The boys are really growing. I might have missed it somewhere, but can the Running Dog be repaired? Sep 2001, so much fear, devastation, uncertainty in our world already, and then to crash your plane too, how terrible. I hope you can fix her or somehow get a new one someday.

July 13, 2010 | Unregistered Commentermovha

Hi dad~ we will bring you lovely wife home on Friday. Thank you.

July 13, 2010 | Unregistered CommenterLavina

Jobe is just beyond adorable. want to pinch his cheeks!
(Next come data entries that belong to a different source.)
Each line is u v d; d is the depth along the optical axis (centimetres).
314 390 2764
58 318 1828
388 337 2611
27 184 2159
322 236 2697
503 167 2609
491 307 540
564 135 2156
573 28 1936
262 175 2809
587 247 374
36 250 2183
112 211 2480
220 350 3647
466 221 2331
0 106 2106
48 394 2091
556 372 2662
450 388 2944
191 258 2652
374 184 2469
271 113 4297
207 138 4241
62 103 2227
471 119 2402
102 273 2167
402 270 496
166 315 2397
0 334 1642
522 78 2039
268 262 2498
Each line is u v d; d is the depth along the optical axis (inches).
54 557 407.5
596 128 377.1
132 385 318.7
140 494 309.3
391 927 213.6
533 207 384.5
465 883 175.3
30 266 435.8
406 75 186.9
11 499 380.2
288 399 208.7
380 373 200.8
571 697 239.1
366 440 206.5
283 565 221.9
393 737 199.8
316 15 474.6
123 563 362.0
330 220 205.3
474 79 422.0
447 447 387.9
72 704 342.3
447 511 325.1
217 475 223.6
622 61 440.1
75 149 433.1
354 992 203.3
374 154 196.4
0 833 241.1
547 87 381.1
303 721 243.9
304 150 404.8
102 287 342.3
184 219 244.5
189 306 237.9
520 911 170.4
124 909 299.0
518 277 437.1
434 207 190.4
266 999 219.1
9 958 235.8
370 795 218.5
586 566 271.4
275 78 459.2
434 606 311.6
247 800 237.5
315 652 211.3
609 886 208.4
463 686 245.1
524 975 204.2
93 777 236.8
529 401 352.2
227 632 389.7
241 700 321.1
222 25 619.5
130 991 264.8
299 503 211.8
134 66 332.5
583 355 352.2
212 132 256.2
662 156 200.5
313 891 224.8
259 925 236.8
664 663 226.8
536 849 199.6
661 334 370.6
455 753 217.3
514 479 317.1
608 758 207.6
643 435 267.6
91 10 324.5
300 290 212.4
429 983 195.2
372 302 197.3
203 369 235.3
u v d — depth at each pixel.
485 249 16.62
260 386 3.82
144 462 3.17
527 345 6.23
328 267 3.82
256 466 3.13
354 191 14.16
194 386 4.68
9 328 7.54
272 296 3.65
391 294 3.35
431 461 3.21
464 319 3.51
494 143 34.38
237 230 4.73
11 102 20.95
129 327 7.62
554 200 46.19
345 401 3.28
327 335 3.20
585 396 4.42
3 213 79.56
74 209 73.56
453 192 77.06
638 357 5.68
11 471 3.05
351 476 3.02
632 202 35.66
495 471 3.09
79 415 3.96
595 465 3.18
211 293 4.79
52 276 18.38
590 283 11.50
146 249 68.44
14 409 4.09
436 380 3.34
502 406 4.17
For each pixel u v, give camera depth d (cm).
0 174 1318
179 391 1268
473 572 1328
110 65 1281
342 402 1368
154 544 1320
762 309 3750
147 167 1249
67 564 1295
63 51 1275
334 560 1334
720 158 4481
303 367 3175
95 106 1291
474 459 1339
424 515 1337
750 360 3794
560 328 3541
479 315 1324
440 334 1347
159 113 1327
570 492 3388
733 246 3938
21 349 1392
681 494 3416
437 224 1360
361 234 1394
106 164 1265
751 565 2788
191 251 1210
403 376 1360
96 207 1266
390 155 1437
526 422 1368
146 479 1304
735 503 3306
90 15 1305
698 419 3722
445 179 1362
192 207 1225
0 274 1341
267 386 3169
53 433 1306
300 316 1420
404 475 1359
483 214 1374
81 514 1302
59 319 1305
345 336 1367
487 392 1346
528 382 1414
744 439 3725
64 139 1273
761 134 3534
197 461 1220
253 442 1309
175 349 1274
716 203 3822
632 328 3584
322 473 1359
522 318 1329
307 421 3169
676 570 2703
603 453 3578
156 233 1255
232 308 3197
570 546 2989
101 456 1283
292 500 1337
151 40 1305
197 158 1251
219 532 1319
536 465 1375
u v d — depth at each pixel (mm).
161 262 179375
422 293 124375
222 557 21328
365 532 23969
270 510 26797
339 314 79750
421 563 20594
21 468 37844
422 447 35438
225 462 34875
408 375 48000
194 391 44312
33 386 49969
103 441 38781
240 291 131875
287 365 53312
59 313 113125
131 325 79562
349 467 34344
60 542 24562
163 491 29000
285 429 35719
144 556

July 13, 2010 | Unregistered Commenterdahli22

i realized how much i missed seeing margie and the kids! hope i can have as great a relationship w/my ganddtr when she pops out in august as margie has w/jobe and kalib. / so you've got your broken airplane right there in the yard. how sad it must be seeing it lying there broken. if this were a movie - and who knows? - maybe we're in god's movie - you'd get it fixed in no time and take us all for a ride.

July 13, 2010 | Unregistered Commenterruth z deming

Bill Hess, never doubt!.......it is not conducive to making dreams for real.......go take a look at Running Dog again.........how do you eat a dinosaur?.......small bites at a time.

July 13, 2010 | Unregistered CommenterMGSoCal

I am privileged to have flown in the seat behind the pilot of the Running Dog. We are getting older, Bill, but we burn like young men. Young men with steady women in the seat behind us lest we crash.